An Exemple: Water Management in Spain



Thursday, 11. October 2007 | 14:30 Uhr

Speaker

Alberto Garrido

Organisation

Complutense University, Madrid

Reporting

Prof. Alberto Garrido, Technical University, Madrid outlines changing water supply in Spain. Farming uses 77% of available water. Artificial irrigation has been very common up until now because it is cheap and subsidized. Urbanization, climate change, drying up of rivers and droughts brought new challenges. Disputes about ground water broke out. Water became more expensive, for example in Valencia. In the year 2000, however, the period of large projects ended. Due to the change of government in 2004, the focus changed. The project of transferring water from the Ebro River in Barcelona to the South over a distance of 1000 km was not carried out. Demonstrations extended as far as Brussels. The new millennium led to reforms and liberalization. Farmers could sell their water rights at a high price. The non-sustainable, often illegal and over exploited use of water has been a chronic problem until today. Artificial irrigation was reformed. 1.2 million hectares of agricultural land was rehabilitated, at a cost of 3 billion euros. The following outlook can be given: total water costs are allocated to farmers because subsidies lead to conflicts with other production areas and consumers. Only productive and profitable crops are cultivated at the right place. Wheat has to be imported. Flexible and adjustable solutions are required because centrally oriented planning models collapse during political changes.Science and information (technology) are increasingly important. Adjustments are possible in economically and financially good times.

Alberto Garrido

Alberto Garrido completed his studies as an agricultural engineer in 1989 at the Universidad Politécnica de Madrid (U.P.M). 1992 he obtained a Master of Science in Agricultural and Resource Economics at the University of California, Davis and got his Ph.D. in Agricultural Economics from the U.P.M in 1995.

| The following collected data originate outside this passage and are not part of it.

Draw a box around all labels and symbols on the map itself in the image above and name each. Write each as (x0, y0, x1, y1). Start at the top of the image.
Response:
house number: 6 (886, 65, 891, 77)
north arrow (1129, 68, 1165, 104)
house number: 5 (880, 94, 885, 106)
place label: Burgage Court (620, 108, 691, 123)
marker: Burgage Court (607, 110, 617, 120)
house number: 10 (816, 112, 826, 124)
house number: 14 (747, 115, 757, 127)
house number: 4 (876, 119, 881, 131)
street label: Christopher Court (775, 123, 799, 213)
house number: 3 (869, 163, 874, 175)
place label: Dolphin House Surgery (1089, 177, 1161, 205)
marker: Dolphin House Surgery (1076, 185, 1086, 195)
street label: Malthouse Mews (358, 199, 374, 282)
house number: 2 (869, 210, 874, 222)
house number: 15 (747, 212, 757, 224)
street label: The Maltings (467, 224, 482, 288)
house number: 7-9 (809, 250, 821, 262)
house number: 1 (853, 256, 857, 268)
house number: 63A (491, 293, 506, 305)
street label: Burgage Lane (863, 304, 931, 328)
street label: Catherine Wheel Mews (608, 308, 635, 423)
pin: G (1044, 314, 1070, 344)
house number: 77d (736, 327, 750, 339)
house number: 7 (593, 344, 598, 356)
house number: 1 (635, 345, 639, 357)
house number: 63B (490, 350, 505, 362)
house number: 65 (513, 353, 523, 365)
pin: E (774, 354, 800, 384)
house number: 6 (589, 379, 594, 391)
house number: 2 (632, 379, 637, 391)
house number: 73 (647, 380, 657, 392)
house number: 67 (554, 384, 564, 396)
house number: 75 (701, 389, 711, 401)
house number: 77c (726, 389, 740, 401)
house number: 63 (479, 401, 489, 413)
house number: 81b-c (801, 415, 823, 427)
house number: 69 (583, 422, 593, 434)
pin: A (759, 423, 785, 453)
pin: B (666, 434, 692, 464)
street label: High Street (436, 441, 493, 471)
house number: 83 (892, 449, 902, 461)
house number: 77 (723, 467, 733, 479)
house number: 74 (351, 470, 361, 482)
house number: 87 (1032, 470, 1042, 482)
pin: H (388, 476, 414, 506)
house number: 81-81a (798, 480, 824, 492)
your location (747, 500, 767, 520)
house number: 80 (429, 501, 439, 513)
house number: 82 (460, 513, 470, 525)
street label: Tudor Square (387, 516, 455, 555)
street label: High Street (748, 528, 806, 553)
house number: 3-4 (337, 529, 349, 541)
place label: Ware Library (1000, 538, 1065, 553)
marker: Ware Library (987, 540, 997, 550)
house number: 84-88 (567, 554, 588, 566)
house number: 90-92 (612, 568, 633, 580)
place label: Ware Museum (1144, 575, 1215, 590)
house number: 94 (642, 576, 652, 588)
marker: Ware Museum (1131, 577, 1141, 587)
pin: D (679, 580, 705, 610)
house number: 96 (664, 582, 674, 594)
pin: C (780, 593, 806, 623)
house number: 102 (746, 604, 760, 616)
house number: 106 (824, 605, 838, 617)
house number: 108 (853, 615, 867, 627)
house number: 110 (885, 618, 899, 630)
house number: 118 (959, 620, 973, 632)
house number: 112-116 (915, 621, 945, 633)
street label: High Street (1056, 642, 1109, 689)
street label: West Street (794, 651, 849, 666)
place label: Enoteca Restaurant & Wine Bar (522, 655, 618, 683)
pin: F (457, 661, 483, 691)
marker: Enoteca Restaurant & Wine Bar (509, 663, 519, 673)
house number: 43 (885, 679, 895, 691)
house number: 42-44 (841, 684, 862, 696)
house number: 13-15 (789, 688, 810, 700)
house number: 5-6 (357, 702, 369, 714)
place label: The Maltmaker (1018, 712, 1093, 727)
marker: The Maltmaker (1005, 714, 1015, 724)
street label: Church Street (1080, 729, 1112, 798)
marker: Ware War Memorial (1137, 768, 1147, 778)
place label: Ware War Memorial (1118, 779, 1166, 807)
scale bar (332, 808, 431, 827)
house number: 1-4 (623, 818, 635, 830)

In the following years, he worked at the Mediterranean Agronomic Institute in Saragossa, at the University of California and as an assistant professor at the U.P.M. Afterwards he became researcher for the Water Policy and Law Group at the University of South Australia and visiting scholar at the University of California.

He worked as an adviser for the following projects: five OECD projects in Paris from 1997 until 2006, three projects of the Inter-American Development Bank from 1997 until 2003, for the European Parliament in 2001 and three projects of the European Commission from 1994 until 2005. In the years from 2002 to 2006, he worked for the Ministry of Environment, the Ministry of Agriculture and the Spanish Parliament; 2002/03 he worked in projects of the autonomous regions Aragon und Navarre, for the International Food Policy Research Institute (IFPRI) in 2003 and for the Food and Agriculture Organization of the United Nations (FAO) from 1998 until 2005.

Alberto Garrido has been associate professor at the Department of Agricultural Economics and Social Sciences of the Escuela Técnica Superior de Ingenieros Agrónomos at U.P.M since 1998.